Excessive nitric oxide function and blood pressure regulation in patients with autonomic failure

Abstract

Approximately 50% of patients with autonomic failure (AF) suffer from supine hypertension, even those with very low plasma norepinephrine and renin. Because NO is arguably the most potent metabolic modulator of blood pressure, we hypothesized that impaired NO function contributes to supine hypertension in AF. However, we found that AF patients (n=14) were more sensitive to the pressor effects of the NO synthase inhibitor N(G)-monomethyl-l-arginine, suggesting increased NO function rather than deficiency; a lower dose of N(G)-monomethyl-l-arginine was needed to produce a similar increase in blood pressure in AF patients, as in healthy control subjects in whom AF was induced with the ganglionic blocker trimethaphan (171+/-37 mg versus 512+/-81 mg, respectively; P=0.001). Furthermore, potentiation of the actions of endogenous NO with the phosphodiesterase inhibitor sildenafil (25 mg PO) decreased nighttime supine systolic blood pressure from 182+/-11 to 138+/-4 mm Hg in 8 AF patients with supine hypertension (P=0.012 compared with placebo). Finally, AF patients tolerated a greater degree of upright tilt during infusion of N(G)-monomethyl-l-arginine (56+/-6 degrees versus 41+/-4 degrees with placebo; n=7; P=0.014), an improvement in orthostatic tolerance similar to that obtained with equipressor doses of phenylephrine. In conclusion, AF patients do not have NO deficiency contributing to supine hypertension. Instead, they have increased NO function contributing to their orthostatic hypotension. Potentiation of NO could be used in the treatment of supine hypertension, and its inhibition offers a novel approach to improve orthostatic hypotension.

Trial registration: ClinicalTrials.gov NCT00178919.

Conflict of interest statement

Conflict(s) of Interest/Disclosure(s).- None

Figures

Figure 1. Autonomic failure patients required lower doses of L-NMMA to achieve similar increases in blood pressure compared to autonomically-blocked normal subjects

A shows individual values for systolic blood pressure (SBP) in patients with autonomic failure (AF, circles) and normal controls (NLS, triangles). At baseline, autonomic failure patients showed higher SBP values. They were subjected to graded head up tilt (Tilt) until a systolic blood pressure of about 110 mm Hg was reached, whereas autonomic blockade was induced in normal subjects with trimethaphan (TrMT). SBP were similar between groups after these interventions. The nitric oxide synthase inhibitor L-NMMA was then infused at increasing doses, individualized to reach a systolic blood pressure of 150 mm Hg. Panel B shows the cumulative total amount of L-NMMA required to increased systolic blood pressure to 150 mm Hg in autonomic failure patients (AF, gray bar) and normotensive controls (NLS, white bar).

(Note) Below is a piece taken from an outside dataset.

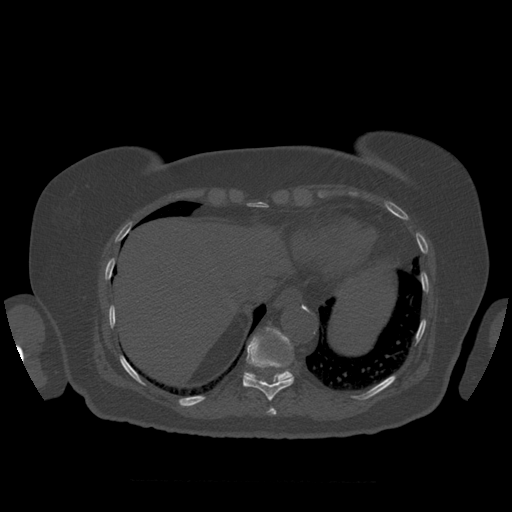
CT including the spine, one axial slice; position 336 of 399 along the scan axis; reconstruction kernel STANDARD; 120 kVp; bone window (W 1800 / L 400 HU); 1.25 mm slice thickness; 512 × 512 image matrix, field of view 404 × 404 mm. Patient age 81 years. From the clinical record (not read from this slice): primary cancer: renal.
Structures marked on this image (semi-automatically segmented with operator editing):
- T10 vertebra: bounding box (x1, y1, x2, y2) in pixels: (243, 336, 295, 401)
- T11 vertebra: (244, 328, 293, 381)
- T9 vertebra: (268, 408, 277, 416)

Figure 2. NO inhibition with L-NMMA induces similar increases in systolic blood pressure in autonomic failure patients with or without supine hypertension

Panel A shows individual values for systolic blood pressure (SBP) in 9 patients with autonomic failure and supine hypertension (SupHTN) and 5 patients without supine hypertension (SupNTN), Baseline (Pre) SBP values were obviously greater in AF patients with supine hypertension (174±3.7 vs. 124±5.6 mm Hg in those without supine hypertension). Subjects were then gradually tilted head up (Tilt) to induce a SBP of ~110 mm Hg, and then the nitric oxide synthase inhibitor L-NMMA was infused at increasing doses individualized to reach a systolic blood pressure of 150 mm Hg. The changes in SBP induced by L-NMMA infusion were very similar in both groups (from 107±2.4 to 154±4.7 and from 111±1.6 to 148±4.9 in patients with and without supine hypertension respectively). Panel B shows that similar cumulative total amounts of L-NMMA were required to increased systolic blood pressure to 150 mm Hg in autonomic failure patients with supine hypertension (SupHTN, white bar) and without supine hypertension (SupNTN, white bar, p=0.438).

Figure 3. Potentiation of endogenous nitric oxide with sildenafil normalizes supine hypertension in autonomic failure

Effect of sildenafil 25 mg PO administered at 8 p.m. on nighttime systolic blood pressure (SBP) in 8 autonomic failure patients with supine hypertension.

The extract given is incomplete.